Find "Double Pitch Roller Chain" and "Where to Watch" in the records below. Copy the lines holding them and every line between, exactly, and no others.

Transcribed page contents:
========================================================================

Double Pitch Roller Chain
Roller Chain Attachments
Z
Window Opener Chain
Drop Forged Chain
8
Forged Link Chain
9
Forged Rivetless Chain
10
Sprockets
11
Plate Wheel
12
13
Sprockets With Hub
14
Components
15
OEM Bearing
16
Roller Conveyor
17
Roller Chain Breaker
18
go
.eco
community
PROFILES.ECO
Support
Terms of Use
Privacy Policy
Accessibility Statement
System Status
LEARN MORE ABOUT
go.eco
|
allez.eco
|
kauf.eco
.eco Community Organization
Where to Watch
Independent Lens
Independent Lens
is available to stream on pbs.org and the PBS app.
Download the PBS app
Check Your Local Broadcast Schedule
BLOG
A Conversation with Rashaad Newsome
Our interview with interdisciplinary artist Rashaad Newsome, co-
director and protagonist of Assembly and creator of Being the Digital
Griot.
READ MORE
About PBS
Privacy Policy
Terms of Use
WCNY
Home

========================================================================

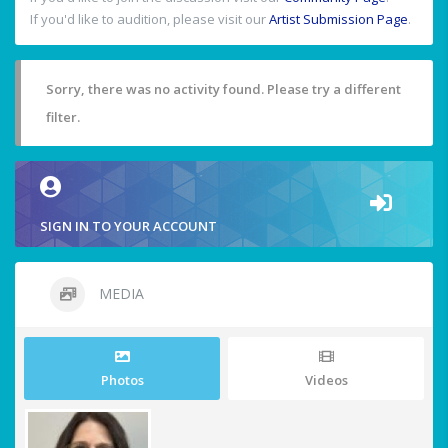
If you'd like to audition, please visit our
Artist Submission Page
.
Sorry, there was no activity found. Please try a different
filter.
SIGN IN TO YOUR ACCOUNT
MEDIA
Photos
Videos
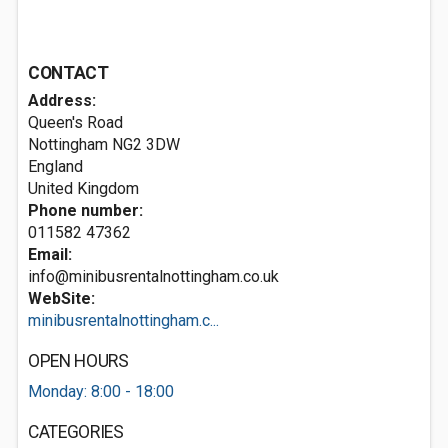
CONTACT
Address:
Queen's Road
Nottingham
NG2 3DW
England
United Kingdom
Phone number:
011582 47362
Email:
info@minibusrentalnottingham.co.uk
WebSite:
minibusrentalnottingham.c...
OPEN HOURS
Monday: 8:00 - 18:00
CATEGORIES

========================================================================

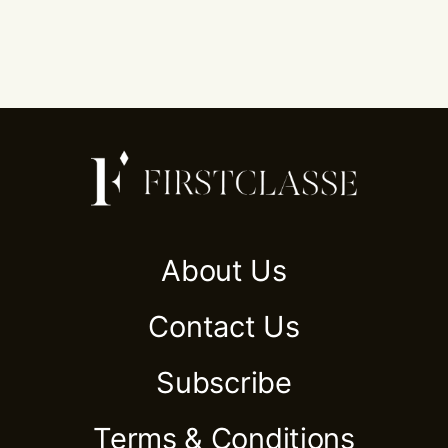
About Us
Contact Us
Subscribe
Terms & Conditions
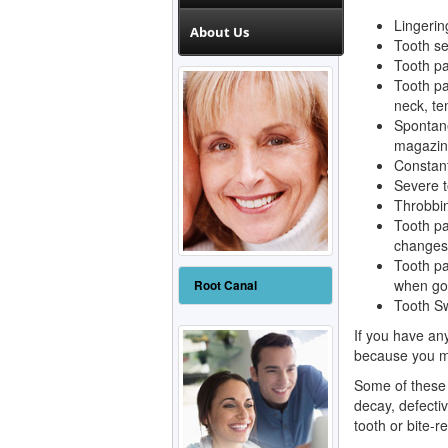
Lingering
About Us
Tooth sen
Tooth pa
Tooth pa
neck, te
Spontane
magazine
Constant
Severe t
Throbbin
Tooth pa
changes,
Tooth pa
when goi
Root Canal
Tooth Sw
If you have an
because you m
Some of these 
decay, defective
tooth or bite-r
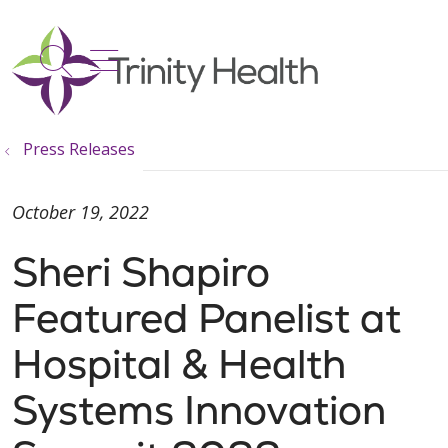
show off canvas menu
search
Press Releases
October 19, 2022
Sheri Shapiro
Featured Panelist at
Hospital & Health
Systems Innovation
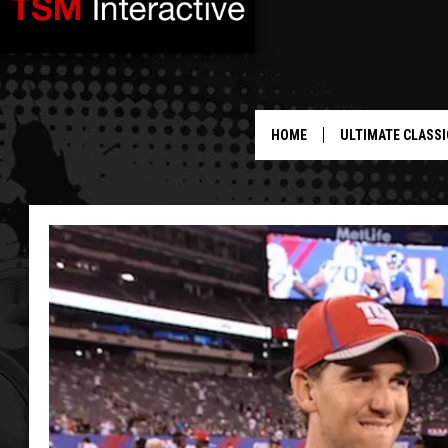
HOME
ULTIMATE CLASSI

========================================================================

REPLY TO THE EXERCISE
Double Pitch Roller Chain
Roller Chain Attachments
Z
Window Opener Chain
Drop Forged Chain
8
Forged Link Chain
9
Forged Rivetless Chain
10
Sprockets
11
Plate Wheel
12
13
Sprockets With Hub
14
Components
15
OEM Bearing
16
Roller Conveyor
17
Roller Chain Breaker
18
go
.eco
community
PROFILES.ECO
Support
Terms of Use
Privacy Policy
Accessibility Statement
System Status
LEARN MORE ABOUT
go.eco
|
allez.eco
|
kauf.eco
.eco Community Organization
Where to Watch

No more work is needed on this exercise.